I think that we had better see when the Conference ends and what sort of statement comes from it; but perhaps I ought to say that it is our hope that we shall not have to sit during Christmas week.

Mr. Gaitskell

Are we to understand that, despite the fact that the Government have spoken of this conference as the most important for 20 years, they expect the results to be so insignificant that they cannot find time for us to debate them immediately?

Mr. Crookshank

Nothing of the kind follows from what I said. It is not always wise to take the morrow of any great event as the suitable time for discussing it in detail.

Mr. Jay

Do not the Government think that it would be better to give the House time to discuss some of our real economic problems rather than to force through unwanted and irrelevant Bills?

Mr. Logan

Further to my question about the business for Monday, I should like to know whether there is to be a specified time limit for the business? If so, will the right hon.
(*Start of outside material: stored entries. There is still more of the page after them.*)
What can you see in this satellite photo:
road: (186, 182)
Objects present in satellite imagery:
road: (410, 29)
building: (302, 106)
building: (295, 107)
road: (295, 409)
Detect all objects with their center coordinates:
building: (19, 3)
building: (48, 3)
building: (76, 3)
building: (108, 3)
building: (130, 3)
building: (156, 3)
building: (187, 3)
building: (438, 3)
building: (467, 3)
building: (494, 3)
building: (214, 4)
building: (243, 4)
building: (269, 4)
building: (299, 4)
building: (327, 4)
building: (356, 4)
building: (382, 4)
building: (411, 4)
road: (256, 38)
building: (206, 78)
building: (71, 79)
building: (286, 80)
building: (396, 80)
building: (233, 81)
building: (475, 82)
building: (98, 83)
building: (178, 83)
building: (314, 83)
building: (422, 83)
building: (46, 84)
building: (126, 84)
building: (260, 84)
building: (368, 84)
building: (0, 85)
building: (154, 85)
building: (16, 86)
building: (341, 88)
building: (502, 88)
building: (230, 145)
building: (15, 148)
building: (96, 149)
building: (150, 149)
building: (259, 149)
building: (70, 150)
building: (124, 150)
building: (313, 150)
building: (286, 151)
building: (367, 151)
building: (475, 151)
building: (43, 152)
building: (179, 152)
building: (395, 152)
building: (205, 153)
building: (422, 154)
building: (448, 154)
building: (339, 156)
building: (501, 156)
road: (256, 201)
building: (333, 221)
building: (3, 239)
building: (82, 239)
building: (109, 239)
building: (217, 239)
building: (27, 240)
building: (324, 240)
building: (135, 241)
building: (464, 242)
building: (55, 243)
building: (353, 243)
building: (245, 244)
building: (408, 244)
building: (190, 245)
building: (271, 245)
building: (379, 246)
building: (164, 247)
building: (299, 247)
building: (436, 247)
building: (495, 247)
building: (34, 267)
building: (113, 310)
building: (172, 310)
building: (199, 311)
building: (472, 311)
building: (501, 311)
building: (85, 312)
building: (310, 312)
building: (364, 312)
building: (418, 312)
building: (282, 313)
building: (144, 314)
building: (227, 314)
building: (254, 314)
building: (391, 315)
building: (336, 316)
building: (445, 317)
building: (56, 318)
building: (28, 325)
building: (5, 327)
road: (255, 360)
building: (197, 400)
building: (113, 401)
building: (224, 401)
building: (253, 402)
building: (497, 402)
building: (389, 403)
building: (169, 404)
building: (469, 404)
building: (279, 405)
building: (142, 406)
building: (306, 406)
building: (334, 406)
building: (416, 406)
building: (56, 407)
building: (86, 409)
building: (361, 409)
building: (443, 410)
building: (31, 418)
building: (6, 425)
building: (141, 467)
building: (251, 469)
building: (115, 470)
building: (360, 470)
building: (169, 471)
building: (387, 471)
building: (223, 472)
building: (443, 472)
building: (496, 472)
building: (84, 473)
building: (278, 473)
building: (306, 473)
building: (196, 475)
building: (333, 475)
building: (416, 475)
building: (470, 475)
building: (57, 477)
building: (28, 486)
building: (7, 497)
Gentleman be able to say at what time the Motion of censure debate will start and finish and when the debate on the Education (Miscellaneous Provisions) Bill will begin?

Mr. Crookshank

That matter could be discussed. I cannot possibly say how long a time the Opposition require in which to debate the conduct of the Chairman of Ways and Means. My own view would be that a very short time indeed would be quite adequate.